One of his few options to break the impasse would be to persuade a sufficient number of opposition parties to vote for the budget package by agreeing to dissolve the Lower House for a snap election. Another would be to reach out and form a grand coalition with some of the opposition parties, senior DPJ members say.
“If the situation remains as it is, there may be an election next year,” former Prime Minister Yukio Hatoyama said during a lecture last Sunday. “(If that is the case) it’s going to be a tough election.”
“Kokumin Shinto (People’s New Party) is a very important partner. But we have to consider if we can make our way through under the current coalition framework,” former internal affairs minister Kazuhiro Haraguchi said on a Sunday TV political talk show.
Kan doesn’t want to call an election while his support rate is this low. And expanding the coalition, for instance bringing in the LDP or New Komeito, is a difficult proposition, given the divisive sniping during Diet debates between the ruling and opposition forces.
Ironically when the LDP was in power and its support rate was falling, the notion of a grand coalition with the DPJ was floated and Ozawa warmed to it, only to see his party, then the main opposition force, sternly shoot down the notion.
Speculation is also mounting that Kan will invite Tachiagare Nippon (Sunrise Party of Japan), a new party consisting of former LDP members, to join the coalition after he met alone with party coleader Kaoru Yosano on Nov. 18.
Political commentator Hirotada Asakawa said cobbling together a grand coalition with the LDP is the only way Kan’s Cabinet can survive.
If Kan doesn’t seek such an alliance, “he will have to continue operating in an unstable situation,” said Asakawa, adding the LDP would complement the DPJ with its abundant experience as the ruling party.
The extraordinary Diet session that wrapped up Friday showed how he will handle the divided Diet.
As it turned out, the supplementary budget to fund a ¥5.1 trillion stimulus package barely made it through amid opposition efforts to stall deliberations on a number of key government-sponsored bills.
“It took about a month to pass the extra budget after the government submitted it Oct. 29,” a senior government official lamented. “The time it took is like that for a main budget.”
At first, opposition parties were willing to enter negotiations on contentious bills, including the extra budget. But the government’s blunders in handling the diplomatic row with Beijing and Justice Minister Minoru Yanagida’s recent gaffe making light of his Diet duties gave the opposition room to grow more confrontational.
Yanagida resigned last week before a censure motion against him was submitted to the Upper House. He had told his supporters Nov. 14 that he only has to remember two phrases when he is stuck for an answer in the Diet: “I refrain from making comments on a specific issue” and “We’re dealing with the matter based on laws and evidence.”

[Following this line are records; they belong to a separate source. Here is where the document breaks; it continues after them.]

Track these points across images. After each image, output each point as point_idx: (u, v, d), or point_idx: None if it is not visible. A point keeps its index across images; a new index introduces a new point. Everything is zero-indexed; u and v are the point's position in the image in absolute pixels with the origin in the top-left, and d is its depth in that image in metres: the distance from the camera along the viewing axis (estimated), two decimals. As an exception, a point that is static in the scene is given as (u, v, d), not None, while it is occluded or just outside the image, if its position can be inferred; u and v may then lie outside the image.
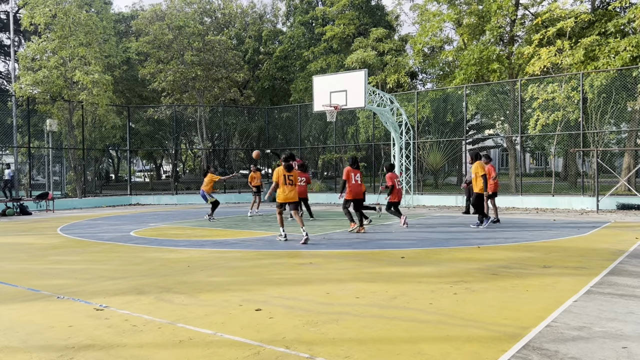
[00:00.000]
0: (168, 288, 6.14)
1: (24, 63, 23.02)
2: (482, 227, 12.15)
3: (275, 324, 4.62)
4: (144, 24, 30.24)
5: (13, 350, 4.04)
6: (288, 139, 32.41)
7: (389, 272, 6.92)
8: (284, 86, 34.22)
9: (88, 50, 23.19)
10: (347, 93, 16.75)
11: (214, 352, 3.94)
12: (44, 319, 4.91)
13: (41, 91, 22.44)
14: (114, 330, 4.51)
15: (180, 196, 25.27)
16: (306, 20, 30.82)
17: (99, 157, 28.99)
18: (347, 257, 8.29)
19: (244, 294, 5.77)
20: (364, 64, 25.03)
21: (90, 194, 25.11)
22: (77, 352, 3.98)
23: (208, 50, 28.75)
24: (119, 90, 29.94)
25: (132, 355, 3.89)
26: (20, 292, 6.13)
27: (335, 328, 4.48)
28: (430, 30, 24.62)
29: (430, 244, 9.54)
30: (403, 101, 23.18)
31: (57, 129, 23.80)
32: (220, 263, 7.87)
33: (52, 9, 22.30)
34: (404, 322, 4.64)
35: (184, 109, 29.58)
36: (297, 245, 9.68)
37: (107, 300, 5.58)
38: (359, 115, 25.26)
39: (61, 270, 7.54)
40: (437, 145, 23.90)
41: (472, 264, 7.42)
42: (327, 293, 5.77)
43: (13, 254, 9.23)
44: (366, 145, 25.67)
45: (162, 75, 28.27)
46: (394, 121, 18.90)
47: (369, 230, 11.93)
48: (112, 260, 8.31)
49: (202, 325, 4.62)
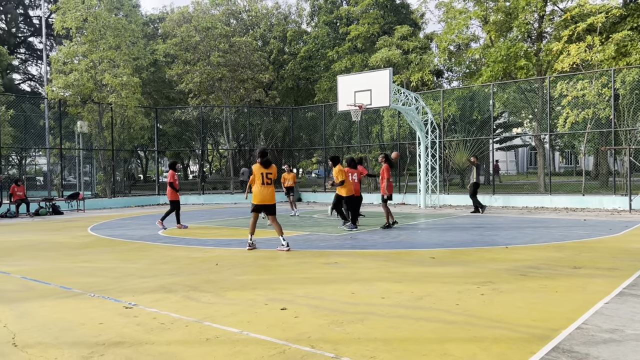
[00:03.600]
0: (195, 287, 6.22)
1: (56, 66, 23.61)
2: (346, 227, 12.17)
3: (300, 323, 4.64)
4: (172, 27, 30.69)
5: (46, 347, 4.15)
6: (312, 139, 32.45)
7: (415, 273, 6.87)
8: (309, 86, 34.28)
9: (117, 53, 23.66)
10: (371, 92, 16.68)
11: (240, 350, 3.97)
12: (76, 316, 5.03)
13: (72, 94, 22.98)
14: (142, 328, 4.59)
15: (207, 196, 25.56)
16: (330, 20, 30.80)
17: (128, 158, 29.51)
18: (372, 257, 8.26)
19: (269, 293, 5.80)
20: (388, 63, 24.89)
21: (119, 194, 25.61)
22: (107, 348, 4.07)
23: (234, 52, 29.00)
24: (146, 92, 30.43)
25: (160, 353, 3.95)
26: (53, 289, 6.29)
27: (361, 328, 4.47)
28: (456, 28, 24.33)
29: (457, 244, 9.44)
30: (428, 99, 22.98)
31: (87, 131, 24.34)
32: (246, 262, 7.94)
33: (83, 13, 22.81)
34: (430, 322, 4.61)
35: (210, 109, 29.90)
36: (321, 244, 9.69)
37: (136, 298, 5.69)
38: (383, 114, 25.14)
39: (92, 268, 7.72)
40: (464, 144, 23.61)
41: (499, 265, 7.31)
42: (353, 293, 5.76)
43: (46, 252, 9.48)
44: (391, 145, 25.53)
45: (189, 77, 28.64)
46: (419, 120, 18.76)
47: (393, 231, 11.86)
48: (140, 259, 8.46)
49: (229, 323, 4.67)
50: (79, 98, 23.19)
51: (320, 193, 25.09)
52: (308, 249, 9.20)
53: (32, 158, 36.18)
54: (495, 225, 12.58)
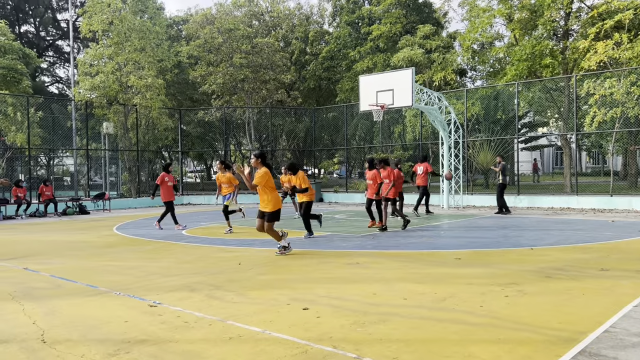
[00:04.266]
0: (218, 286, 6.28)
1: (83, 69, 24.09)
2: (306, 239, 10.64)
3: (322, 323, 4.64)
4: (195, 28, 31.02)
5: (74, 344, 4.24)
6: (334, 139, 32.43)
7: (438, 273, 6.82)
8: (330, 86, 34.28)
9: (142, 55, 24.02)
10: (393, 92, 16.60)
11: (263, 349, 4.00)
12: (102, 314, 5.12)
13: (98, 95, 23.41)
14: (167, 326, 4.65)
15: (230, 196, 25.70)
16: (352, 20, 30.76)
17: (152, 159, 29.92)
18: (394, 257, 8.23)
19: (291, 293, 5.82)
20: (410, 62, 24.75)
21: (144, 194, 25.97)
22: (133, 346, 4.14)
23: (256, 53, 29.18)
24: (170, 94, 30.81)
25: (184, 351, 4.00)
26: (80, 288, 6.42)
27: (383, 329, 4.45)
28: (480, 27, 24.05)
29: (480, 245, 9.33)
30: (451, 99, 22.77)
31: (113, 132, 24.77)
32: (268, 262, 7.98)
33: (109, 16, 23.23)
34: (454, 324, 4.57)
35: (233, 110, 30.13)
36: (343, 244, 9.68)
37: (160, 297, 5.77)
38: (405, 114, 24.99)
39: (117, 267, 7.85)
40: (488, 144, 23.33)
41: (524, 266, 7.21)
42: (374, 293, 5.74)
43: (73, 251, 9.68)
44: (413, 145, 25.37)
45: (212, 78, 28.91)
46: (442, 119, 18.59)
47: (416, 232, 11.78)
48: (165, 258, 8.57)
49: (251, 322, 4.70)
50: (104, 100, 23.62)
51: (342, 193, 25.07)
52: (330, 249, 9.20)
53: (60, 159, 36.97)
54: (520, 226, 12.39)
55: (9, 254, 9.45)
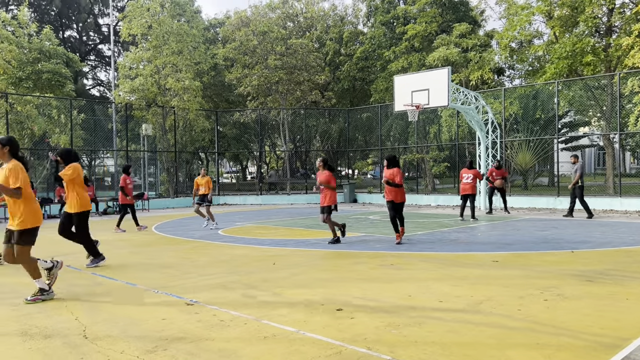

Key bills were stuck in limbo at the end of the extraordinary session. Of 37 government-sponsored bills submitted, including those carried over from the previous session, only 13 were passed.
A package of bills on realigning the Japan Post group into three companies from the current five — strongly advocated by coalition partner Kokumin Shinto — and a bill to ban temp workers from being dispatched to manufacturers will be carried over to the next session.
On Wednesday, Kokumin Shinto leader Shizuka Kamei told a news conference Kan has to choose between the alliance with his party and cooperation with the Social Democratic Party or go join hands with the LDP and New Komeito.
“(Kan) can’t change the fact that the DPJ lacks a majority in the Upper House, not until the next Upper House election,” Kamei said.
“If he is going to manage politics in that situation, he needs to choose whether to put weight on the relationship between Kokumin Shinto and the SDP (to override the Upper House with a two-thirds vote in the Lower House) or seek cooperation from New Komeito and the LDP.”